DATA TO EXAMINE:
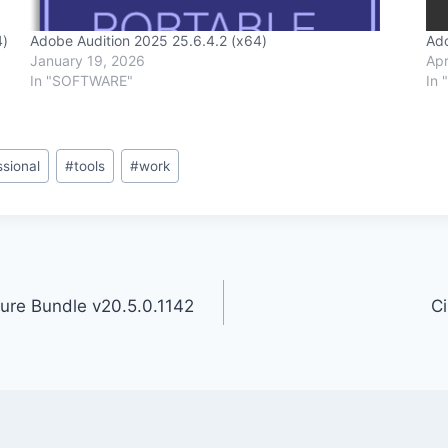
4)
Adobe Audition 2025 25.6.4.2 (x64)
Ado
January 19, 2026
Apr
In "SOFTWARE"
In 
ssional
#
tools
#
work
ture Bundle v20.5.0.1142
C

REQUIRED WORK: Print every line of the data above without changing anything, and leave the pictures out.

SOLUTION FOR THIS EXERCISE:
4)
Adobe Audition 2025 25.6.4.2 (x64)
Ado
January 19, 2026
Apr
In "SOFTWARE"
In 
ssional
#
tools
#
work
ture Bundle v20.5.0.1142
C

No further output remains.